Eni-Unicredit: in Borsa scende chi opera in Libia
La vicinanza economico-finanziaria con la Libia viene pagata a caro prezzo dall’Italia in Borsa, soprattutto con Eni ed Unicredit; il nostro Paese è il più esposto finanziariamente parlando con Tripoli e la situazione movimentata di questi ultimi giorni sta avendo ripercussioni su alcune aziende.
Le piazze continentali hanno virato al ribasso malgrado le indicazioni positive arrivate dall’indice pmi che misura le attese dei direttori degli acquisti delle aziende europee, e dall’ifo sulla fiducia delle imprese tedesche.

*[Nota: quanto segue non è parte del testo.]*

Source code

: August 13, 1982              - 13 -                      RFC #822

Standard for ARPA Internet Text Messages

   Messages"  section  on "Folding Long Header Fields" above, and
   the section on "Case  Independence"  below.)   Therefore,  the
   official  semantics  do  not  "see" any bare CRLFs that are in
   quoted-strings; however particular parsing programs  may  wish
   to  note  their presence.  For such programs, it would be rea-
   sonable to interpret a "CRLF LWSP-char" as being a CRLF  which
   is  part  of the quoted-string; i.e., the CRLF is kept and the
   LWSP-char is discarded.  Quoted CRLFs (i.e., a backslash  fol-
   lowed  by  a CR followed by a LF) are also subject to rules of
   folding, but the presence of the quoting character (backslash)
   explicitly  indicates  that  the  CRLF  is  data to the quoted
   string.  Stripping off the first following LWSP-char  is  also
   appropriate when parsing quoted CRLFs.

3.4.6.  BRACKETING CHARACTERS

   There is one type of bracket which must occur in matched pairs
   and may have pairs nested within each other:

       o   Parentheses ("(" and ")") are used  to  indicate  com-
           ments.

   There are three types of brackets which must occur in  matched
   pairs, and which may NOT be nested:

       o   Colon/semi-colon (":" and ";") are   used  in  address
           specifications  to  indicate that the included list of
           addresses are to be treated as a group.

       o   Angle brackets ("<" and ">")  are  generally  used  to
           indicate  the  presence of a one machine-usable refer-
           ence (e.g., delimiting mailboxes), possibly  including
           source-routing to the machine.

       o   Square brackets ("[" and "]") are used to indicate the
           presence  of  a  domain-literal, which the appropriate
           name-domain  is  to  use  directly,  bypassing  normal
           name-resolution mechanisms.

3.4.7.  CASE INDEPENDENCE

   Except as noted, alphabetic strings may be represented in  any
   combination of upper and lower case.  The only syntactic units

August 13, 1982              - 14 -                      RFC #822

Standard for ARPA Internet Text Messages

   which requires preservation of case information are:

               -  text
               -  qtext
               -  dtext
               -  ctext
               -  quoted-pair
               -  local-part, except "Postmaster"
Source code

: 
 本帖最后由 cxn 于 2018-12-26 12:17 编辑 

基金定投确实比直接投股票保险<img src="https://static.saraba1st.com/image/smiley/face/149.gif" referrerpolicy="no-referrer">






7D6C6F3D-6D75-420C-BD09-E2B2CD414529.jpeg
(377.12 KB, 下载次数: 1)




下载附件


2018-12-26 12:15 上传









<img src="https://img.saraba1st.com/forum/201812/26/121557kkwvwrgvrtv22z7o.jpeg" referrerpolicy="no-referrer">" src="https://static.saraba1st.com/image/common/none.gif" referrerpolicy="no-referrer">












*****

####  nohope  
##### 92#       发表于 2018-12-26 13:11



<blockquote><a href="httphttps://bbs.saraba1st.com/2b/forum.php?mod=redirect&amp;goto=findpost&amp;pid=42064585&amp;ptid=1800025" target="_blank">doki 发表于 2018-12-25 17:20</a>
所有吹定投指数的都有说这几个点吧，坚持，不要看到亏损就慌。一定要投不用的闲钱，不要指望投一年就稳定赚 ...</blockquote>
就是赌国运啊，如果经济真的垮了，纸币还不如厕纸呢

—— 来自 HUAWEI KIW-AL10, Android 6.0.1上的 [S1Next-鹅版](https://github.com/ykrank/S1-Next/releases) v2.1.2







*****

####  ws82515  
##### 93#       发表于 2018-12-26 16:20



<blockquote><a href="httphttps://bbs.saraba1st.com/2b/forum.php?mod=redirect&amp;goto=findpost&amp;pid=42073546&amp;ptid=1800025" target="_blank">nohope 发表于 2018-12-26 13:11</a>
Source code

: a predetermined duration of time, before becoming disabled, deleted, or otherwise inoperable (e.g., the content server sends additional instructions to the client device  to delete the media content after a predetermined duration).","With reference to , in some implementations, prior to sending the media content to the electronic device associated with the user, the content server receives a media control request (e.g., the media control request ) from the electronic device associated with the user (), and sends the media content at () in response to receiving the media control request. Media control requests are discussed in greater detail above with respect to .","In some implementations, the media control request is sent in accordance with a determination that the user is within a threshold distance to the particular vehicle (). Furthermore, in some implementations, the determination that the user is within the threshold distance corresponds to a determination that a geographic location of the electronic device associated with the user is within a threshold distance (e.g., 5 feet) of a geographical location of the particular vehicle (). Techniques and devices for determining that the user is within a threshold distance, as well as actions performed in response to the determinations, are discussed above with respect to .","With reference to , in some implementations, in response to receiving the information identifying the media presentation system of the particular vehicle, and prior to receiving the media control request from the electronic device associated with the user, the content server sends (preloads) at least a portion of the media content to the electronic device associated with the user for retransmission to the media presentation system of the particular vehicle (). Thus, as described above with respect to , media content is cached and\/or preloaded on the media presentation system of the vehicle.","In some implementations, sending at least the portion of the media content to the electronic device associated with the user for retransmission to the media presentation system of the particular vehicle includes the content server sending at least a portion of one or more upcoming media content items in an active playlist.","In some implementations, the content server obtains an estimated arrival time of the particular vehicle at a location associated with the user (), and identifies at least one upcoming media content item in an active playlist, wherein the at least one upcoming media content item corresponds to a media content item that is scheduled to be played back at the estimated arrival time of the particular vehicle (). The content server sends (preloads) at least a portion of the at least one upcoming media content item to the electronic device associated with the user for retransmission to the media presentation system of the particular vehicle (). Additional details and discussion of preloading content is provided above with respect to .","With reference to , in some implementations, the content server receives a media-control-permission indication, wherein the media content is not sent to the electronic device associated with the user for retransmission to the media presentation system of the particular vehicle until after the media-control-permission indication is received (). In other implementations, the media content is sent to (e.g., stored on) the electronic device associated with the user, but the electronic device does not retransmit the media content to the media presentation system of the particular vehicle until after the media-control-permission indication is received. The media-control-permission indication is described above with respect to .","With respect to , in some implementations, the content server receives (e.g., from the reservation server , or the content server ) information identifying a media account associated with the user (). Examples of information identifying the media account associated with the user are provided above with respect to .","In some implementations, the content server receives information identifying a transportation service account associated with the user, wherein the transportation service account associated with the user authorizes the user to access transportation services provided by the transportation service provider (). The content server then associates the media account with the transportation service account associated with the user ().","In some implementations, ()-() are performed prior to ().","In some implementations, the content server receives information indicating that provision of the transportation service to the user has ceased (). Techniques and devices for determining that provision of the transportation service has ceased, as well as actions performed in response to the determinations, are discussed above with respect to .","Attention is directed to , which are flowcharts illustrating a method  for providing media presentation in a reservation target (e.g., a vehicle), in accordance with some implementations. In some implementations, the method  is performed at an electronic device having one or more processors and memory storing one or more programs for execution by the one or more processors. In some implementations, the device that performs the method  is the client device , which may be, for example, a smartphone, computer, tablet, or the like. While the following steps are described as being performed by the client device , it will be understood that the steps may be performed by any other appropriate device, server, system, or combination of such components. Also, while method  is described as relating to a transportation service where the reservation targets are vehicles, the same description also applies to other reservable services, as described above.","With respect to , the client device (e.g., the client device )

Parigi, Francoforte e Londra cedono mezzo punto percentuale, mentre a Milano la flessione è attorno ai due punti.
Eni per prima, che opera nell’estrazione del petrolio e del gas, perde a fine mattinata oltre il 4%. Impregilo, che ha diverse commesse in Libia per la costruzione di grandi infrastrutture, sfiora il -5%. Anche Ansaldo Sts perde oltre il 3%.
Molte aziende internazionali – come la Bp – stanno evacuando il personale. Attività produttive a parte, le vendite interessano anche la finanza e il credito, in particolare Unicredit (in calo del 3%) che ha i libici tra i primi azionisti: la banca centrale libica possiede il 4,61% del gruppo bancario di piazza Cordusio, il fondo sovrano libico possiede il 2,60%.
Segni di nervosismo anche sul mercato del debito pubblico italiano: il rendimento del Btp decennale è balzato a 4,82% e lo spread rispetto al decennale tedesco (bund) è salito a 160 punti.